Zuna merasakan hawa orang yang mirip Veda di jaman ini jauh lebih bijak daripada Veda yang berada di dunianya.
“Oh, begitu ceritanya...” orang itu menganggukan kepalanya.
“Kamu sangat mirip dengan seseorang di duniaku. Namanya Veda. Bolehkah kutahu siapakah namamu?” tanya Zuna.
“Aku Wessen, siapakah dirimu?”
“Perkenalkan, aku Zuna. Seperti katamu aku bukan berasal dari dunia ini.”
“Hmm... tadi kau bilang kalau di duniamu, kamu melihat seseorang yang melihatku, bukan? Aku rasa dia adalah reinkarnasiku. Apakah duniamu terlihat lebih maju daripada disini?”

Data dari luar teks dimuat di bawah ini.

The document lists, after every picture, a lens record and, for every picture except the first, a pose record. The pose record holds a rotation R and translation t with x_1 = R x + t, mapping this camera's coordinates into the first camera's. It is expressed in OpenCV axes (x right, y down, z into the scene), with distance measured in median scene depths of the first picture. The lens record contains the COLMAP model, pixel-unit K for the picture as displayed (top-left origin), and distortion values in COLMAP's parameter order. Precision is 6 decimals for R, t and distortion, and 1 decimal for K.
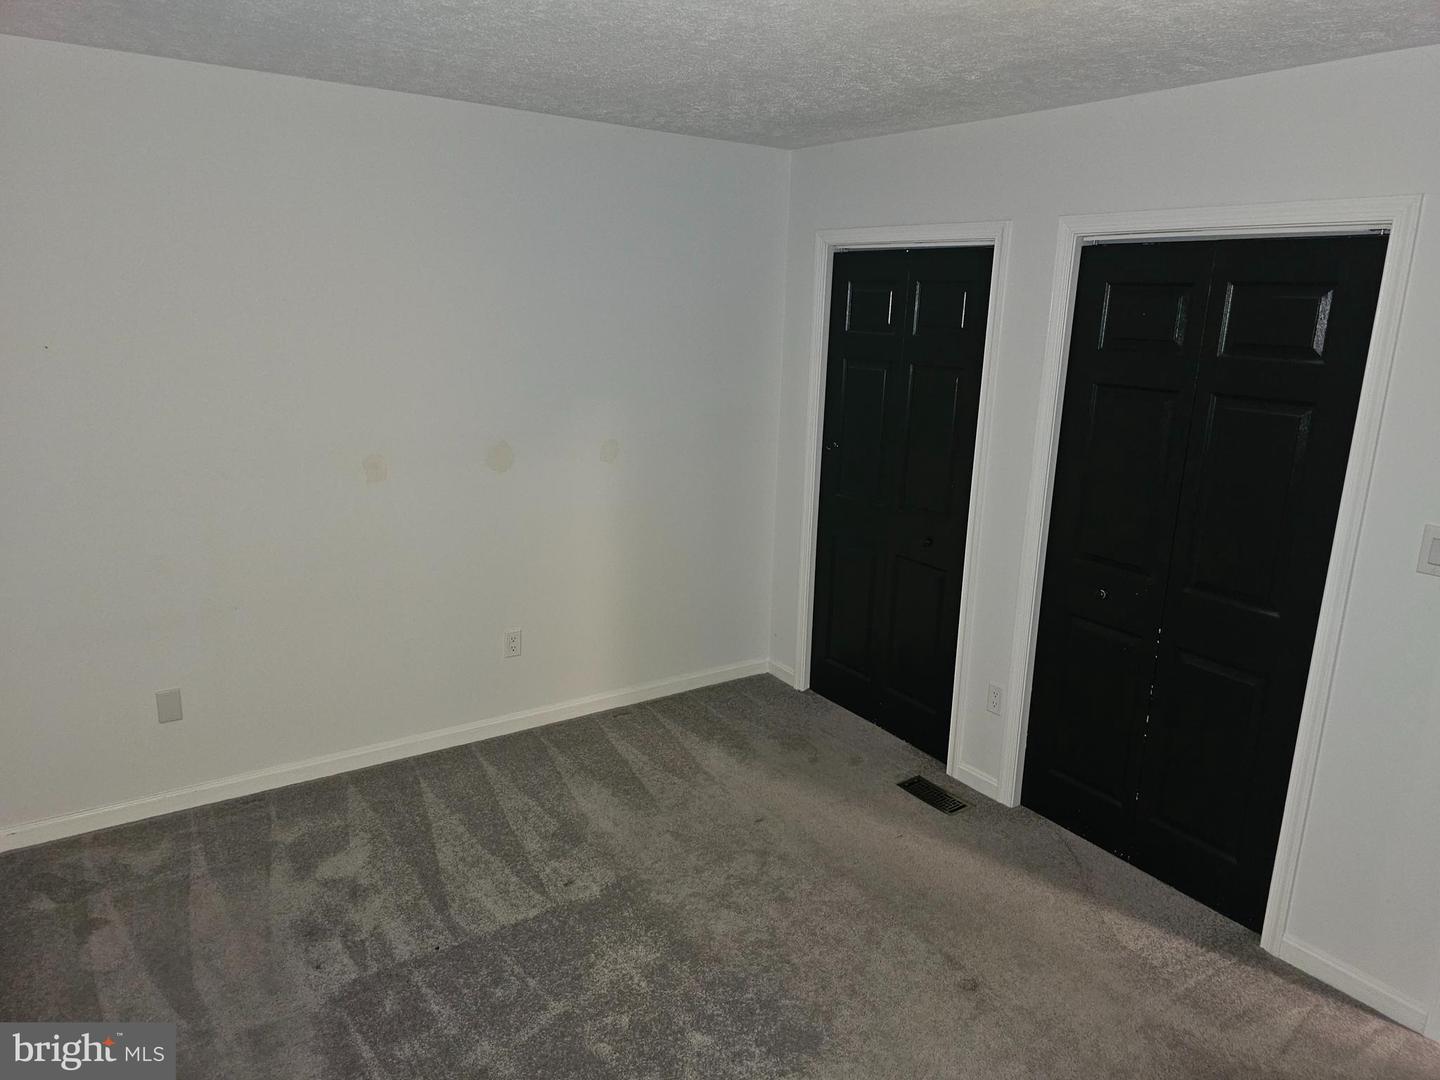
lens RADIAL K [[956.3, 0, 720.0], [0, 956.3, 540.0], [0, 0, 1]] dist [0.005579, 0.001771]
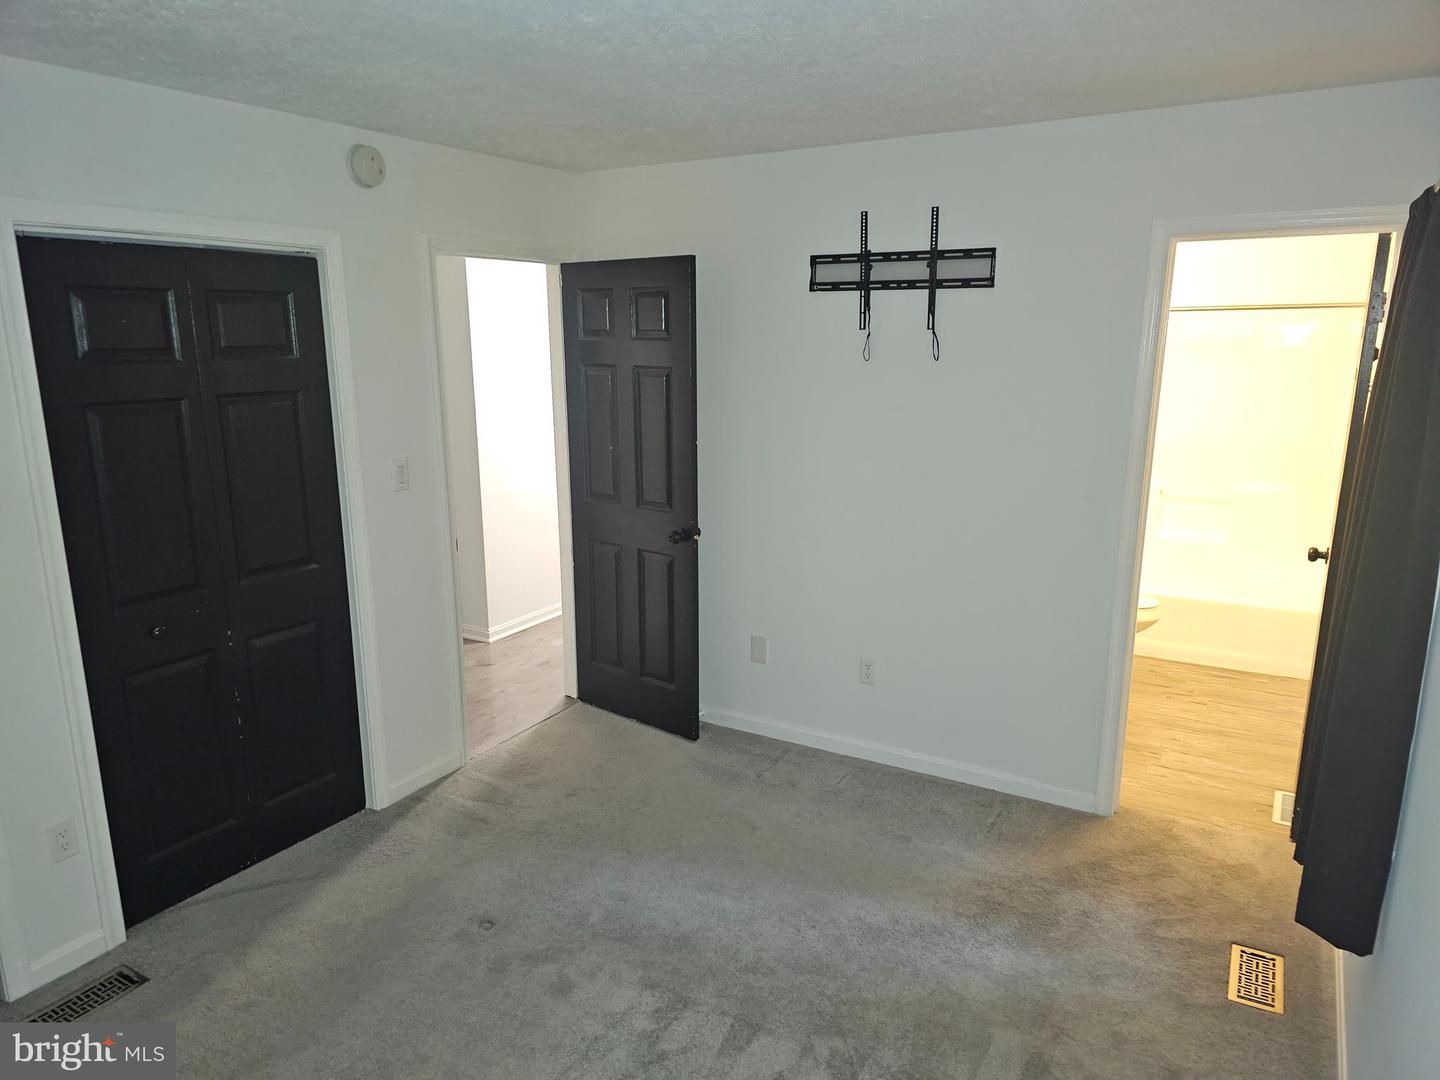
lens RADIAL K [[956.3, 0, 720.0], [0, 956.3, 540.0], [0, 0, 1]] dist [0.005579, 0.001771]
pose [[-0.424541, -0.227180, 0.876444, -0.646848], [0.202647, 0.919610, 0.336529, -0.238621], [-0.882440, 0.320479, -0.344375, 0.891086]]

“Benar, di duniaku, semua teknologi jauh lebih canggih daripada disini. Bagaimana kamu tahu kalau dia adalah reinkarnasimu?” Zuna heran dengan pertanyaan Wessen.
“Tampaknya proses samsara yang kujalani belum berakhir. Aku masih harus menyelesaikan masalah di duniamu. Kurasa tangan itu memang sengaja mengarahkanmu ke sini. Agar dirimu bisa bertemu denganku.”
Zuna berpikir sejenak. Apa yang dikatakan Wessen bisa jadi memang benar, “Kau benar. Kalau begitu, tugas apa yang sedang kau kerjakan di dunia ini.” Zuna penasaran.
Wessen menceritakan apa yang sedang ia selesaikan di dunianya. Ia memiliki tugas untuk membangun kesadaran tiap manusia. Ia harus menyadarkan manusia di dunianya agar terbebas dari ilusi dewa – dewi. Ia bertugas membuat manusia mengembangkan potensi sifat luhur yang mereka miliki. Zuna melihat tugas Wessen seperti cikal bakal Para Supra. Tentang kesadaran.